Monday, March 13, 2017

NoVaTeen Book Fest

This past Saturday was NoVaTeen Book Fest and well, I can't tell you which event had my side of the metro packed, but I ended up having to wait for a second train, and as such got there a little later than planned.  But, I made it to the Stranger in the Strange Land panel with Natalie C. Andersen, Leslie Livingston, Lindsay Smith, and Ibi Zoboi.  They talked about their characters straddling worlds and cultures.  Andersen's story is about a refugee, Livingston's a young woman who is kidnapped and enslaved, Smith a Japanese American young woman sent to Japan for the summer, and Zoboi's a young woman who has just immigrated from Haiti to Detroit. 
The (Don't Fear) the Reaper Panel had Zoraida Cordova, Brendan Kiely, Nina LaCour, and Lance Rubin talking about how death featured in their books.  Cordova's features a Death Day for each bruja, Kiely's was looking at the love that you remember at the end of your life, LaCour's story is about grief, and Rubin's is about a world where we get death dates in advance.  The death date idea led to soem really intersting discussion on the panel and in the audience. 
For the mini panel segment, I went to the Q&A with Jaye Robin Brown and Katie McGarry who both talked about their books and their process to publication.  McGarry also mentioned that she had written Pushing the Limits as a standalone, but the publisher wanted it to become a series and had proposed two characters they thought would be the next couple.  (These two characters did not fall in love in the series.
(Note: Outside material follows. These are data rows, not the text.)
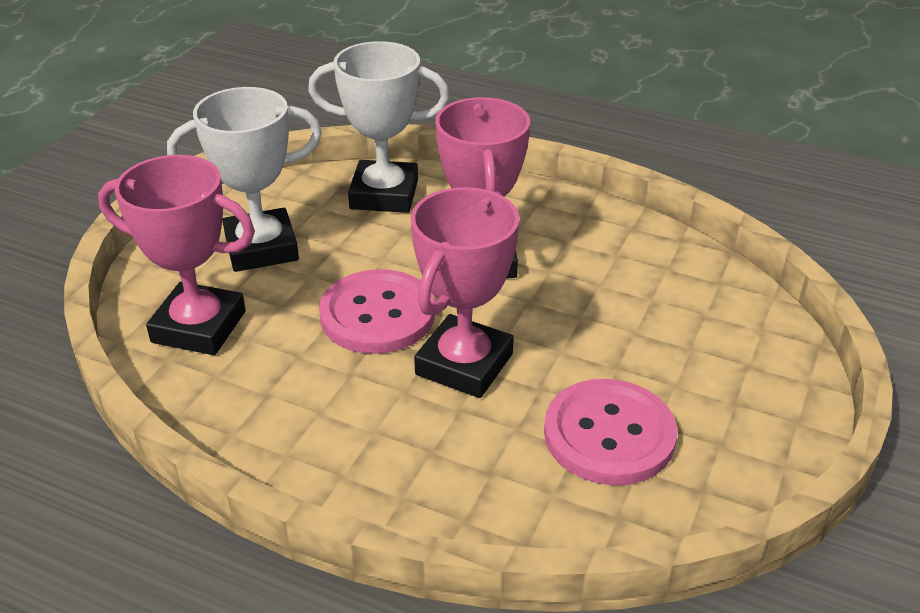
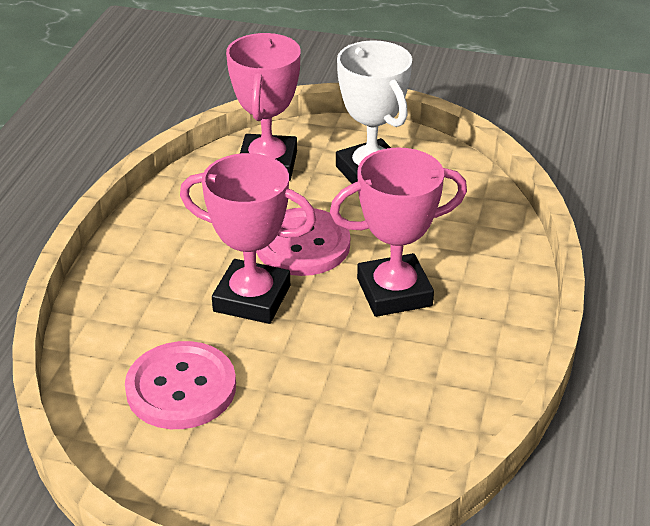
camera: 80 degrees right, 0 degrees up
white trophy [308,41,450,213] -> none

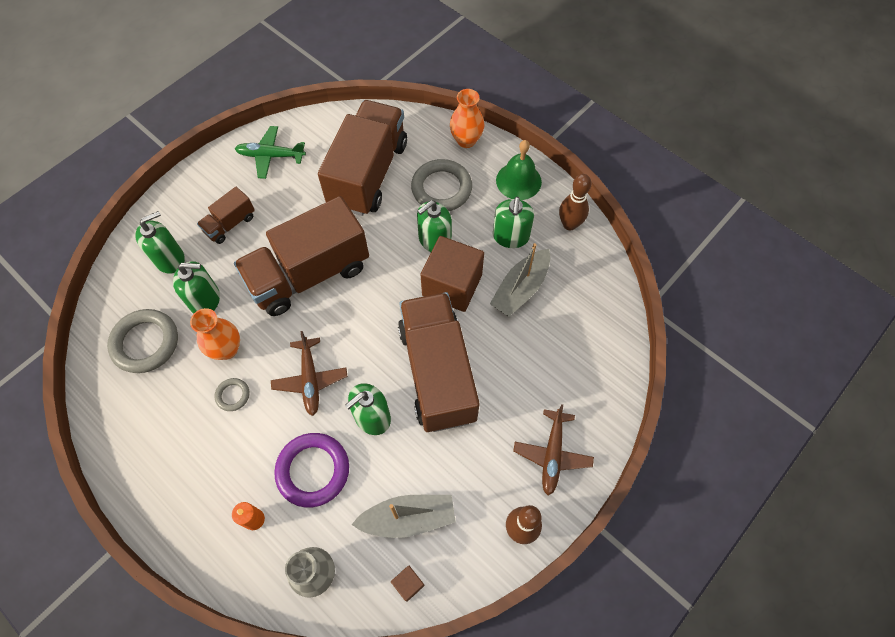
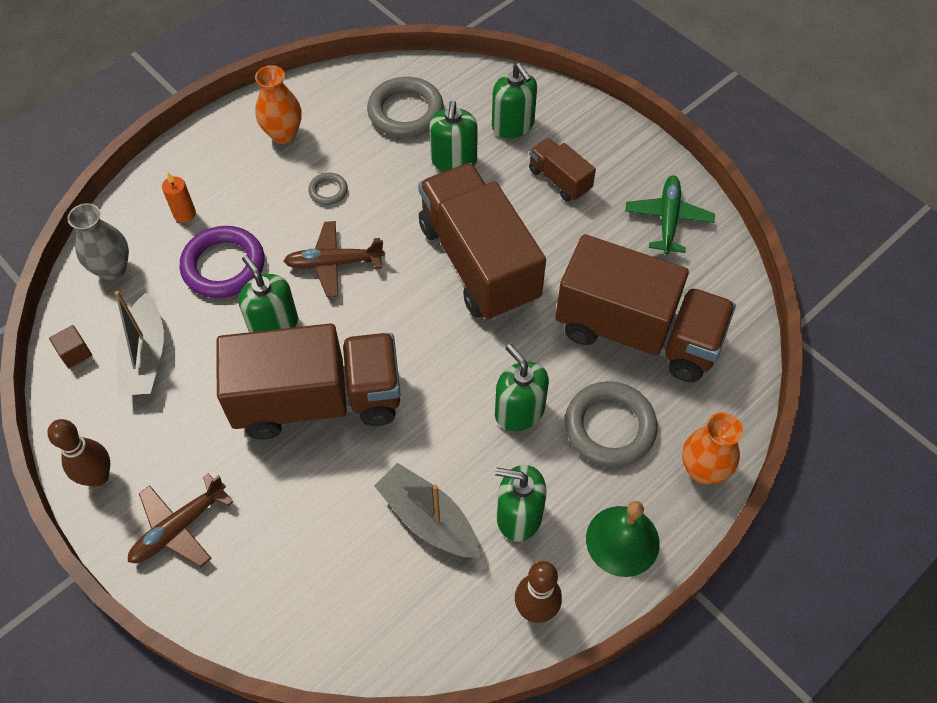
camera: 95 degrees right, 5 degrees down
orange vase [190,308,240,360] -> orange vase moved to [255,65,302,144]
brown cube [420,236,484,312] -> none
brown plane [513,404,594,495] -> brown plane turned 60 degrees counterclockwise [128,473,233,567]

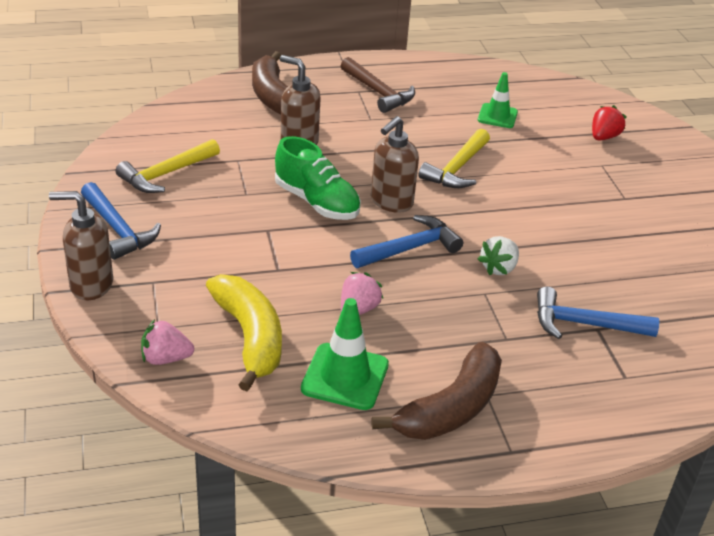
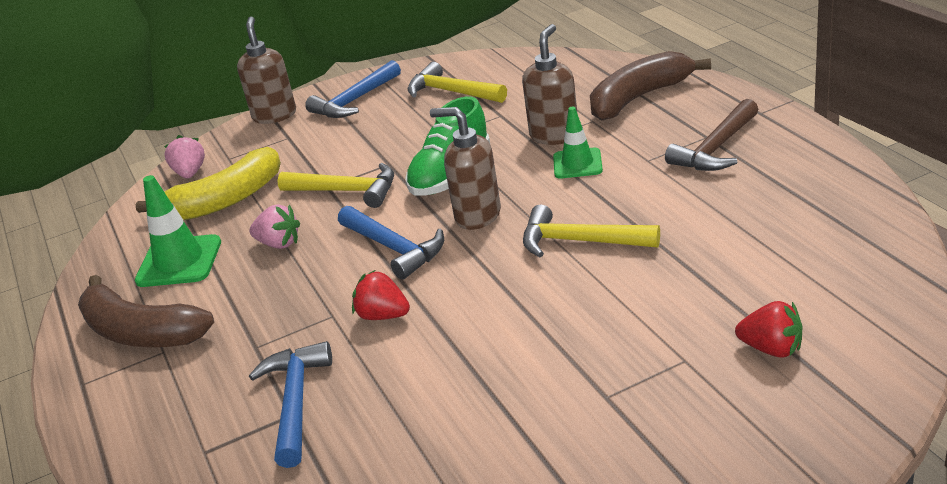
camera: 85 degrees right, 5 degrees down
green traffic cone [478,72,518,128] -> green traffic cone moved to [553,107,603,179]
white strawberry [478,236,519,276] -> red strawberry [352,270,410,320]
none -> yellow hammer [277,163,394,208]

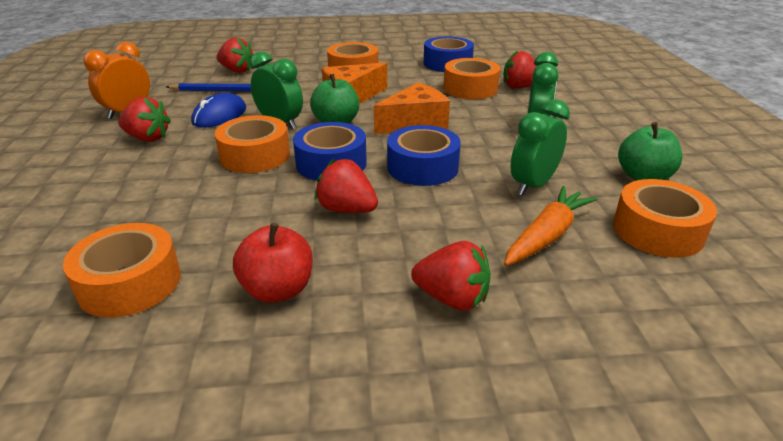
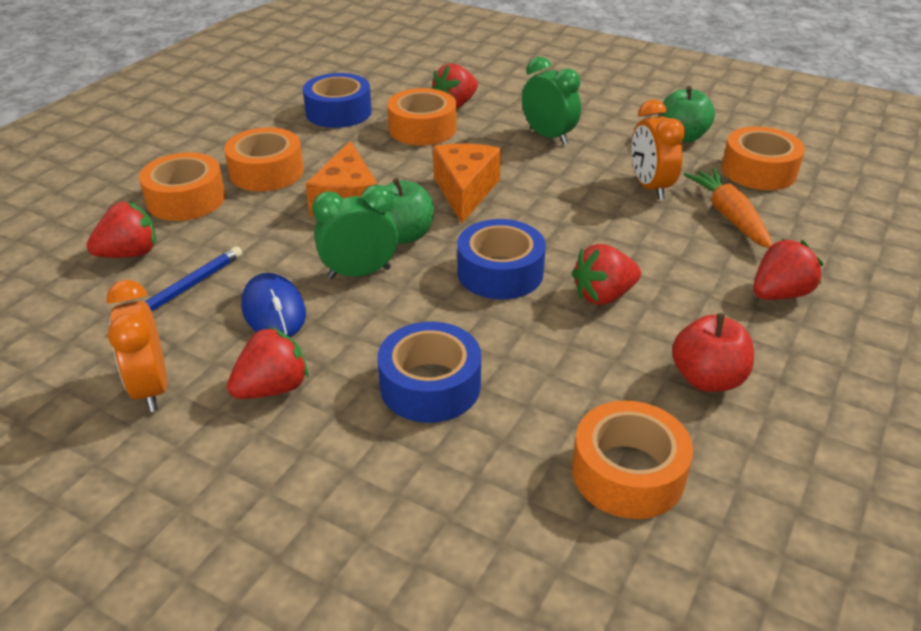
camera: 55 degrees left, 5 degrees up
orange tape [214,115,290,173] -> orange tape moved to [139,152,226,221]
blue tape [387,125,461,186] -> blue tape moved to [378,322,481,423]
green clock [511,99,570,196] -> orange clock [632,100,685,200]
As a huge fan of the series, I would say that this works out fine for us all.)
The Love of the Rocks panel had Julie Buxbaum, Katie McGarry, Rafi Mittlefehldt, and Caleb Roehrig.  There was discussion of who was into mushy, smoochy stuff, and who wasn't - Buxbaum really is. Roehrig came into this more from a thrille rbackground. I confess I have grown wary of audience questions, but the teens in this panel (and others throughout the day) had good stuff.  One asked if the authors with queer characters had worried about that.  They had not, and Roehrig and Mittlefehldt both said they found writing stuff that was meaningful to them worked better and was easier to write. Another audience member asked McGarry what inspired her to write female characters that were confident in their sexuality. She thanked them for noticing and said it was important to present female sexuality as a normal thing and that people are ready to explore it at different rates and times, and that she also wrote male characters who respected that. 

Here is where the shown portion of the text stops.